India is the third-largest steel producer in the world, and is expected to become the second largest producer by 2016.The government has stepped up infrastructure spending from the current 5 per cent of GDP to 10 per cent by 2017, and the country is committed to investing USD1 trillion in infrastructure during the 12th Five Year Plan. Considering 15 per cent as steel component in the total investment, the initiative has a potential to generate an additional demand for steel of 18.75mtpa The Ministry of Steel is encouraging R&D activities by providing financial assistance from Steel Development Fund (SDF) and Plan Scheme of the Central Government. Furthermore, the government has allowed 100 per cent FDI through the automatic route in the Indian steel sector so as to achieve a long term perspective i.e. to build up a manufacturing capacity of 300 mtpa by 2025.
Steel companies are strengthening their position through cross border mergers and acquisitions with a focus to improve existing technology to upgrade production process and develop new value added-products. In 2014, Arcelor Mittal along with Nippon Steel & Sumitomo Metal Corporation acquired ThyssenKrupp Steel USA. Notable deals include EssarGlobal’s acquisition of Canada-based Algoma Steel.
In the last few years, rapid and stable growth in demand has also prompted domestic entrepreneurs to set up fresh greenfield projects in different states of the country.
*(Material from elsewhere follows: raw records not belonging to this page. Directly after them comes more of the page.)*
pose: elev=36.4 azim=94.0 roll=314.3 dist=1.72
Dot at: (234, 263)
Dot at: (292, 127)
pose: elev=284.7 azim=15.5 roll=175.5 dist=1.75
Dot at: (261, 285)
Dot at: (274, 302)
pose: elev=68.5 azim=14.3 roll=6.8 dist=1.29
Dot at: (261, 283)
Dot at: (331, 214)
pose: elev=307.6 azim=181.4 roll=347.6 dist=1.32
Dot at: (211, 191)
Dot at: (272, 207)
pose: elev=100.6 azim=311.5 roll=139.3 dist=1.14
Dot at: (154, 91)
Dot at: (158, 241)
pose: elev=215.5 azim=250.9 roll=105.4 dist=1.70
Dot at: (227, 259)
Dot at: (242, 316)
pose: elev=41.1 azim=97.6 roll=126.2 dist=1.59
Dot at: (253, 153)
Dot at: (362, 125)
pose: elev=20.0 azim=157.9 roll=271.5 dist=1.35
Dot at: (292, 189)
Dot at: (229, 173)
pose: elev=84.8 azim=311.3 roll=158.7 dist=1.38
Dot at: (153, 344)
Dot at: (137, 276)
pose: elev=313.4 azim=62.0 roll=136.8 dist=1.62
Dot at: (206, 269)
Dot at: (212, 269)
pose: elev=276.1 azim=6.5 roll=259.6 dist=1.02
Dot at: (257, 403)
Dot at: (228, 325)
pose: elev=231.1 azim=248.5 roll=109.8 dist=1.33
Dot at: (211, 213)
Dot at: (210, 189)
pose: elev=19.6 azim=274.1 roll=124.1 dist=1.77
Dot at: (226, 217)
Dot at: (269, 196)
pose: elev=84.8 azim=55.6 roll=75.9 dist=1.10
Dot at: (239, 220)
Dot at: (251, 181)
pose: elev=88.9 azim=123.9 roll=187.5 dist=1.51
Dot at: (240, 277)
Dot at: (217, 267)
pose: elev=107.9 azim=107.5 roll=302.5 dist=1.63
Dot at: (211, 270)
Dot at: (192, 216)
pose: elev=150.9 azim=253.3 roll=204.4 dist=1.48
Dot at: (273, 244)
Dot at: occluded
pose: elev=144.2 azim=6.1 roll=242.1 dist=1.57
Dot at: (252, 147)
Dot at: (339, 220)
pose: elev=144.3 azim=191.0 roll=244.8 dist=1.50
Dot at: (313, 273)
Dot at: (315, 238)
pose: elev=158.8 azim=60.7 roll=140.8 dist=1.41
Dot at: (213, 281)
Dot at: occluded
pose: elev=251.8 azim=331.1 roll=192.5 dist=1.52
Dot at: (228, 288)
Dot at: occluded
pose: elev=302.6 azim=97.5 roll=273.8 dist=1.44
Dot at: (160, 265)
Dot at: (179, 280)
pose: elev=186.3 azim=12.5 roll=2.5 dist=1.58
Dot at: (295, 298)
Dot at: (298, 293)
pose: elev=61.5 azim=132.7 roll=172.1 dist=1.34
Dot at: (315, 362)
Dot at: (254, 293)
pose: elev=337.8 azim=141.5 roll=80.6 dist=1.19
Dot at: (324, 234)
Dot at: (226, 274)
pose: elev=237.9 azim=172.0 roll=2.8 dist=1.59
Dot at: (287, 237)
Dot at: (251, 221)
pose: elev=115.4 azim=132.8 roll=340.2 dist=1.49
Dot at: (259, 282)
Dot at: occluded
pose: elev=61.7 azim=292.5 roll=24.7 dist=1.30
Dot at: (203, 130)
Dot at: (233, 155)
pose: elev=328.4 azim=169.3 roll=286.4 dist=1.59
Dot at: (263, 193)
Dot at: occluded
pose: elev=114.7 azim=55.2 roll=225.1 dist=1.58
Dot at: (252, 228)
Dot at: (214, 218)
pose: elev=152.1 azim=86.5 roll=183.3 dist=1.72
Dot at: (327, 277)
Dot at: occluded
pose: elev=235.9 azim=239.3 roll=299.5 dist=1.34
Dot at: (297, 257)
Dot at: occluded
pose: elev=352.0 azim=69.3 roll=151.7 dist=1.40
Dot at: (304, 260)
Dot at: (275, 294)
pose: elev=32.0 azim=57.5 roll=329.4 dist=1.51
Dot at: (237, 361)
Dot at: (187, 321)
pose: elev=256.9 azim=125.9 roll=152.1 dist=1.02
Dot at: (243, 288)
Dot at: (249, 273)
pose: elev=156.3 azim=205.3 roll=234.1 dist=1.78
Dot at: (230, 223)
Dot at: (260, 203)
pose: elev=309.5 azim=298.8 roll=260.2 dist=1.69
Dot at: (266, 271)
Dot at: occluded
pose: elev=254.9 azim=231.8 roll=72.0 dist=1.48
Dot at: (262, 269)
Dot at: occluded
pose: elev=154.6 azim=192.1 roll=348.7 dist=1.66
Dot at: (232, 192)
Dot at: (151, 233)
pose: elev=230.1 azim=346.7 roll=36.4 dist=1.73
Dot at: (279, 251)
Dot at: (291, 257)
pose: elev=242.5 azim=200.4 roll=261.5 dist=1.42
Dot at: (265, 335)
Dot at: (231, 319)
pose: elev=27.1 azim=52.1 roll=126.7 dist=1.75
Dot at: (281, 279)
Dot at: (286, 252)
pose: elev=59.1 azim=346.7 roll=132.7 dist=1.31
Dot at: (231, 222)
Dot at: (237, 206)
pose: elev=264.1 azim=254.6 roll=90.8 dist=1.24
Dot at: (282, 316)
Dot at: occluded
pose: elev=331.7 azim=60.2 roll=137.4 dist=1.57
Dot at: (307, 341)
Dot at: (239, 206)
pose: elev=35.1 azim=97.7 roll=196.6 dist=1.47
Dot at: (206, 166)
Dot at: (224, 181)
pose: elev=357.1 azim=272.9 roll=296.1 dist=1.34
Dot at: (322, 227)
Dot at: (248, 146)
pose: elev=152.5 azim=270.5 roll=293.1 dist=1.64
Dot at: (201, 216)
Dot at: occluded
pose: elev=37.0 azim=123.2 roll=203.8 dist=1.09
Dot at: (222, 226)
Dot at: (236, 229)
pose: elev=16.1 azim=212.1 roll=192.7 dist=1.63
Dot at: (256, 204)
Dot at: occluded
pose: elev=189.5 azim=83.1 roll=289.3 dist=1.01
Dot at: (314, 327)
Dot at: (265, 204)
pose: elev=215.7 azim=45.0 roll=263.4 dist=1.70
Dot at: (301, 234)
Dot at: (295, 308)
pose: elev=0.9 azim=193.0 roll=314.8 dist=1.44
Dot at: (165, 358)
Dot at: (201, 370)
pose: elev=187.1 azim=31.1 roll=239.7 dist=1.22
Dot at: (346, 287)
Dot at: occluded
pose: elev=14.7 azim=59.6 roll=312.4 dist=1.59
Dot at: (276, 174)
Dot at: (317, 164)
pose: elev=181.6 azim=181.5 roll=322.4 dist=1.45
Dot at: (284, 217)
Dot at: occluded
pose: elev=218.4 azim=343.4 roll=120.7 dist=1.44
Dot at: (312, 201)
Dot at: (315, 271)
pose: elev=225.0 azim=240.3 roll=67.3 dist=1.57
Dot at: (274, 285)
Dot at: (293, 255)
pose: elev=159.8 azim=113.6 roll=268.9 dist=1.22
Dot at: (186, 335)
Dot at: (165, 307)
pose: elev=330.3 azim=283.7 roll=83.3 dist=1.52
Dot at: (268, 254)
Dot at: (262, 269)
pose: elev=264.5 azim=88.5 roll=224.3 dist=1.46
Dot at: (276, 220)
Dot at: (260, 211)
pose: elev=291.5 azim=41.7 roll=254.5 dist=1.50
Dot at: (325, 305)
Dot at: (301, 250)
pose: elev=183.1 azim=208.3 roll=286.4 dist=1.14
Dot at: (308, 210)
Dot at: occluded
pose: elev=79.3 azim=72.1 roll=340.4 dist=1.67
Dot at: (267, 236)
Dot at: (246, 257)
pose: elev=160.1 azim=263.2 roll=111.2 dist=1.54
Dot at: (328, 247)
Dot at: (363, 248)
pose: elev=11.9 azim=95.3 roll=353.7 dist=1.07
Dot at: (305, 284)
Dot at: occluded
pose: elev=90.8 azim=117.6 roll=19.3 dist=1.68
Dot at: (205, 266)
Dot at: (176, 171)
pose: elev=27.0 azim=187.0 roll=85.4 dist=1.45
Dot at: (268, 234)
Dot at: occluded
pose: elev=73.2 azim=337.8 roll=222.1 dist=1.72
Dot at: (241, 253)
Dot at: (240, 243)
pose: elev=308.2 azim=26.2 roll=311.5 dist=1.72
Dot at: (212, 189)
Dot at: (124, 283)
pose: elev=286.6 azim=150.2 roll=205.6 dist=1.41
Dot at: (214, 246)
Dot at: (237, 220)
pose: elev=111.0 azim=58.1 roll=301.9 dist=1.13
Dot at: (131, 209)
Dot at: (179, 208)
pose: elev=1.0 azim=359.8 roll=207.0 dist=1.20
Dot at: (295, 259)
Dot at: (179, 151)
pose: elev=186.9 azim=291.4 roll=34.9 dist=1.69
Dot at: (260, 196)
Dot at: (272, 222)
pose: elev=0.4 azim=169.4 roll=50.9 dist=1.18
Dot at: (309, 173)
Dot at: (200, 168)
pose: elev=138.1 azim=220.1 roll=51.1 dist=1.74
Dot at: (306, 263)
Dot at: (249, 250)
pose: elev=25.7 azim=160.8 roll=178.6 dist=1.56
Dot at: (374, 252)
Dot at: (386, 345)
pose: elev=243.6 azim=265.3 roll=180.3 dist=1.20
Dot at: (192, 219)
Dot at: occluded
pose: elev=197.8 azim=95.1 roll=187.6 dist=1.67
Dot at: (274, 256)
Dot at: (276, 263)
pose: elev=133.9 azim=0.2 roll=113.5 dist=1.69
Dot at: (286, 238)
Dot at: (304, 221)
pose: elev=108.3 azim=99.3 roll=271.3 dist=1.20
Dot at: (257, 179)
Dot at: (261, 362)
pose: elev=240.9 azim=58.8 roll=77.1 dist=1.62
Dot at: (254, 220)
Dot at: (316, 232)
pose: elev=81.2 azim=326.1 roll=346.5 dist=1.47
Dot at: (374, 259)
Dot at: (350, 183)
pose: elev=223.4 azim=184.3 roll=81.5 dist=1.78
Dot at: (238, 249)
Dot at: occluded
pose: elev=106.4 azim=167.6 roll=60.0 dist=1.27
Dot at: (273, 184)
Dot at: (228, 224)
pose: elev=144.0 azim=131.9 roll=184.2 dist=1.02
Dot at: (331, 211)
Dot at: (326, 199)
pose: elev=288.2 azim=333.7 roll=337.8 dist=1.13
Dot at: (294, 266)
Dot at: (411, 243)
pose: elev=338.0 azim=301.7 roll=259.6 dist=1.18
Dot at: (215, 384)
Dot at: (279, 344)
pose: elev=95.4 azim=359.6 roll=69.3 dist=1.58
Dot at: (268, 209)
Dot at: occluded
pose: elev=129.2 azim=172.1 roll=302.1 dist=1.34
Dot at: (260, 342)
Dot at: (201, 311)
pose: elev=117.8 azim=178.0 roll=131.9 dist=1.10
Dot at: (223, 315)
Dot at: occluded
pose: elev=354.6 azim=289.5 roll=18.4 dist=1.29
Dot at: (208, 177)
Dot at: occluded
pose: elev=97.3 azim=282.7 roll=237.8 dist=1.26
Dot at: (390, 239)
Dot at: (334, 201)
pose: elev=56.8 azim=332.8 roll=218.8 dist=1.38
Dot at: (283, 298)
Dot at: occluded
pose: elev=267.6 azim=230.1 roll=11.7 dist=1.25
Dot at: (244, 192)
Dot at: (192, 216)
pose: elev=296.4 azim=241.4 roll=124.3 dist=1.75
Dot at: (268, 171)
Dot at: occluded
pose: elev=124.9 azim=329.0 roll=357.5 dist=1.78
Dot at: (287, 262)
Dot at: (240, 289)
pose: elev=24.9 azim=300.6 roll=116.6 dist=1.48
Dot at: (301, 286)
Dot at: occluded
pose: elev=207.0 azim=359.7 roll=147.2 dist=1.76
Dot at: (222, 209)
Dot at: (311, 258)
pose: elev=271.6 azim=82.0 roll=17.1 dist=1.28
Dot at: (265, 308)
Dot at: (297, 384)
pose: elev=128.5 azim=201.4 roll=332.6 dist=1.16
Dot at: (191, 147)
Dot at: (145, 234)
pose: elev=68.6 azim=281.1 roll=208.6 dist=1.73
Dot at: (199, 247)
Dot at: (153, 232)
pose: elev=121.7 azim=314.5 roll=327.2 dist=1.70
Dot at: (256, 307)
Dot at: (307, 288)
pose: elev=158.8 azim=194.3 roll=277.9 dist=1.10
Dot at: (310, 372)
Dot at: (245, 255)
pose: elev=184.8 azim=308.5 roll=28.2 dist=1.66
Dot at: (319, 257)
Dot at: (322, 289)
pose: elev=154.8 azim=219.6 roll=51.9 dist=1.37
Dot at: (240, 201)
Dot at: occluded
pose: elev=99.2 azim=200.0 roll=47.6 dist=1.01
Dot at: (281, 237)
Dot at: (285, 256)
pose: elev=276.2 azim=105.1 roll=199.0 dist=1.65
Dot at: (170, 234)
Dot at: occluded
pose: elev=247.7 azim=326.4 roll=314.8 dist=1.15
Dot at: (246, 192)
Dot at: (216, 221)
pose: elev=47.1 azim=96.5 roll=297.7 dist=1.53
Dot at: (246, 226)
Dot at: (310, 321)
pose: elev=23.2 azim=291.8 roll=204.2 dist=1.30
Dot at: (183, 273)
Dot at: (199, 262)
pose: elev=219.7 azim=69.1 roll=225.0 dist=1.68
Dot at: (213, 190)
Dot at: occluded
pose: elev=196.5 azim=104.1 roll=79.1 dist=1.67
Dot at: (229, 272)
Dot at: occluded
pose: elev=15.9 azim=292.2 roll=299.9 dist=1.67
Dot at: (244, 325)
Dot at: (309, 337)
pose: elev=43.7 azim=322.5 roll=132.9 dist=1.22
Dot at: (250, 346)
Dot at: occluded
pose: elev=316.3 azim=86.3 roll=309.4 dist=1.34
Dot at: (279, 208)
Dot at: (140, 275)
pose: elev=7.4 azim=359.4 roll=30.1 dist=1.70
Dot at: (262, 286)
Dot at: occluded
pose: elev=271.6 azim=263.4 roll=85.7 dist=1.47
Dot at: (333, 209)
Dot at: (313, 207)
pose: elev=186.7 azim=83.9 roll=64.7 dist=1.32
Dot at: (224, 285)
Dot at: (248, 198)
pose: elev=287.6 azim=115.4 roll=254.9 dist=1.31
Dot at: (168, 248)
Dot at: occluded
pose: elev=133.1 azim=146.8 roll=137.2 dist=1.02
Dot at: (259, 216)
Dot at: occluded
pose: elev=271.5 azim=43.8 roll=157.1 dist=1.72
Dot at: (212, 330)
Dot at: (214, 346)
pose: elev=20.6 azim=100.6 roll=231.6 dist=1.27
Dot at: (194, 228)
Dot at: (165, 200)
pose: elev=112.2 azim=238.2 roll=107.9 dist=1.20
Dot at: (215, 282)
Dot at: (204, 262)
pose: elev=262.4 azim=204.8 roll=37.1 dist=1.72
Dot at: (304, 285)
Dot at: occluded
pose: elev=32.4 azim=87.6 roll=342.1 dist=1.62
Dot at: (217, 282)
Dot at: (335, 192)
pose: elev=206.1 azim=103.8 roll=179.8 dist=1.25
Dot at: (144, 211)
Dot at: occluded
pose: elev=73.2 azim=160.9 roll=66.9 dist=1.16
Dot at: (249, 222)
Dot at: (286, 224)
Mittal Steel announced two 12 mtpagreenfield steel projects, one each in Jharkhand and Orissa.
MAJOR INITIATIVES TAKEN BY THE MINISTRY OF STEEL
Export duty on iron ore has been increased to 30 per cent ad valorem on all varieties of iron ore (except pellets), to preserve iron ore resources for domestic use.
• As per the government’s decision, the Government of India’s 51 per cent shareholding in Eastern Investments Company Limited (EIL), under Bird Group of Companies, was transferred to RINL.
• New Research and Development policy for the steel sector have been finalised/adopted for Implementation.
• New techno-economic benchmarks have been evolved on international patterns to improve performance of steel PSUs; implementation is being monitored closely.
• The Steel Ministry is preparing a feasibility report to merge all the small PSUs. Feasibility study is under preparation for the merger of MSTC* and Ferro Scrap Nigam Limited, Bhilai (FSNL).
• Under the Ministry, the Joint Plant Committee (JPC) studied 300 districts, 1,500 villages, 4,500 manufacturers and 8,000 retailers spread over India’s 28 states and 7 union territories to assess steel demand in the rural areas and examine the potential to increase steel consumption levels.
• The Ministry of Steel set up the Steel Innovation Council to promote innovative ideas in the steel sector.
• The National Steel Policy 2015 for the forthcoming years is under finalization.
• To lead the research in the steel sector, Ministry will be setting up Steel Research and Technology Mission of India (SRTMI) with an initial corpus of USD33 million.
• Government has initiated Project Monitoring Group(PMG) constituted under the Cabinet Secretariat in order to fast track various clearance issues that results in the delay in investments in the steel industry.